For decades, previous administrations have bent over backwards to support the growth of Chinese manufacturing. Experts frequently point out that Obama’s policies, in particular, had the dubious result of placing global reliance on China for many of the most crucial supplies in the nation.
Now, as America is facing a Chinese-originated virus, two GOP lawmakers have teamed up to debut legislation that would curtail America’s dependence on active pharmaceutical ingredients (APIs) from China for U.S. medical drug supply.
Currently, the People’s ‘Republic’ of China produces the majority of the world’s APIs, which are the active ingredients in all sorts of commonly used drugs and over the counter medications.
Senator Tom Cotton and Rep. Mike Gallagher introduced legislation to reduce that dependence.
Cotton’s is just the latest proposal to onshore pharmaceutical supply chains, including a similar one from Sen. Marco Rubio (R., Fla.) and rumblings from the White House about a “buy American” executive order. Prompted by the coronavirus pandemic, many are beginning to see the cost-savings from Chinese-made pharmaceuticals as not worth the risk of undersupply during another pandemic, or during a potential conflict with America’s main geostrategic rival.
“China unleashed this plague on the world, and China has to be held accountable,” said Cotton during a Fox News interview Wednesday evening. “It’s too grave a threat to let our health rest on Chinese drugs.”
The Cotton bill would directly target Chinese API producers, requiring the FDA to track the point of origin for APIs and drugs made outside of the United States, as well as requiring drug companies to list the country of origin for APIs on their products. It would also prohibit all federal entities—including the Departments of Health and Human Services, Veterans Affairs, and Defense—from purchasing drugs that use APIs made in China.

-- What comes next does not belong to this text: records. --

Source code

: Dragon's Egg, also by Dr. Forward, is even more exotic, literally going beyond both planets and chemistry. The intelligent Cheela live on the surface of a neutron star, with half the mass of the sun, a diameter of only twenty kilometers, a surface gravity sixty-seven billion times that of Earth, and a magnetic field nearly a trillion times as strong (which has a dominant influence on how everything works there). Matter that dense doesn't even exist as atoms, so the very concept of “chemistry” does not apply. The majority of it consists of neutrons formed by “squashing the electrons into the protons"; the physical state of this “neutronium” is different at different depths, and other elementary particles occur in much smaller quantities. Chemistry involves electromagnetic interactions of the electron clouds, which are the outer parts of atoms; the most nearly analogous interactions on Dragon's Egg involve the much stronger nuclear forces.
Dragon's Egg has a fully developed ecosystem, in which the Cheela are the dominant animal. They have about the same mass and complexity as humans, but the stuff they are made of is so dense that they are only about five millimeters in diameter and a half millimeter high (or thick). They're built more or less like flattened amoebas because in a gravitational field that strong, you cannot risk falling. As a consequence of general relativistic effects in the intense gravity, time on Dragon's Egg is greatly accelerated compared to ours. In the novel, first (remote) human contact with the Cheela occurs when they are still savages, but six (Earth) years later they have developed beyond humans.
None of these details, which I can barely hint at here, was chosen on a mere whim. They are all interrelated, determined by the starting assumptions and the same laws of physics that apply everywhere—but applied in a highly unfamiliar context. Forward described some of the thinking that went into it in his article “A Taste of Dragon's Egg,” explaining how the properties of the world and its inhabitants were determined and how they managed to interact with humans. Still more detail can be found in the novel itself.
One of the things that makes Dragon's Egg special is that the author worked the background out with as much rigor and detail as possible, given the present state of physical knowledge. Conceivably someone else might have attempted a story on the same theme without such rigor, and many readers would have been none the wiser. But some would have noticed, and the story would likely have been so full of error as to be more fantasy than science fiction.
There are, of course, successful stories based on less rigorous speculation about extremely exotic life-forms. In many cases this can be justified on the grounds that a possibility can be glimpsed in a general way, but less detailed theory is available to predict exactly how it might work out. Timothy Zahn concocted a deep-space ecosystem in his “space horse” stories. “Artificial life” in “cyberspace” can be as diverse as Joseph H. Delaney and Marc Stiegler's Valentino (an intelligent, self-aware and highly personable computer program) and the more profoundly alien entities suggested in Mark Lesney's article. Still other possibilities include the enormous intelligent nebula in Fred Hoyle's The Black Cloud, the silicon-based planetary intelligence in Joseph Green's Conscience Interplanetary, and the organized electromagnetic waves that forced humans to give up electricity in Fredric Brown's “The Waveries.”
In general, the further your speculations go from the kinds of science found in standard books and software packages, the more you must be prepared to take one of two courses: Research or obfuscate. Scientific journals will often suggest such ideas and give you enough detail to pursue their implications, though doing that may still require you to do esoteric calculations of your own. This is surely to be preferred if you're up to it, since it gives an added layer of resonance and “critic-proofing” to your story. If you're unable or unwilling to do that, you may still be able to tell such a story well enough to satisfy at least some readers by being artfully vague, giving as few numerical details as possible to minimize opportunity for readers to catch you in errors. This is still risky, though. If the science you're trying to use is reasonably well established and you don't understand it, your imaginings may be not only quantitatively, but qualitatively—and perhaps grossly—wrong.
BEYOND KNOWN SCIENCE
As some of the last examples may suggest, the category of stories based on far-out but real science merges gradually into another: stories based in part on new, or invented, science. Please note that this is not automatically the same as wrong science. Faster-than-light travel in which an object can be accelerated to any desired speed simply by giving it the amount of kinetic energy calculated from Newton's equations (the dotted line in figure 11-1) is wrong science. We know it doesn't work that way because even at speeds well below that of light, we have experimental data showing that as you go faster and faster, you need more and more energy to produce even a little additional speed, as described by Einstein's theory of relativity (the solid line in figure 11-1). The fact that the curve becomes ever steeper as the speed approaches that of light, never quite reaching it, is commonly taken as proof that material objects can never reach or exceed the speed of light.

The bill also aims to bolster domestic pharmaceutical production capacity. It would allow domestic manufacturers to immediately expense the costs of expanding production capacity, giving such businesses a major write-off on their taxes. If successful, that provision could help U.S.-based manufacturers compete with lower-cost Chinese ones, keeping drug prices low even as production moves back to the United States.
Cotton’s plan, and those similar to it, are targeted at changing a major feature of the current system of international trade. Pharmaceuticals are like electronics: Most of the actual innovation is done in the United States, Europe, and Japan, but China does much of the assembly.
In particular, China makes much of the world’s API supply. The United States produces about 28 percent of the APIs it uses, compared to importing 13 percent directly from China. But, because China is (along with India) the global leading producer, making about 40 percent of the world’s total supply, many finished drugs imported from Europe, India, and other places likely also contain Chinese APIs.
The sale of APIs to the United States has been major business for the Chinese, with the total number of factories producing them in China doubling between 2010 and 2019. Census Bureau data show that pharmaceutical imports have grown from $179 million in 2000 to $1.56 billion in 2019—a nearly 800 percent increase.
Perhaps, in part, because of these profits, discussion of repatriating pharmaceutical production appears to have spooked Chinese authorities. In a Tuesday tweet, the country’s ministry of foreign affairs claimed that “trying to move medical supply chains back to the U.S. from China is unrealistic and unhelpful,” adding that it would be “a wrong remedy for #COVID19 pandemic.”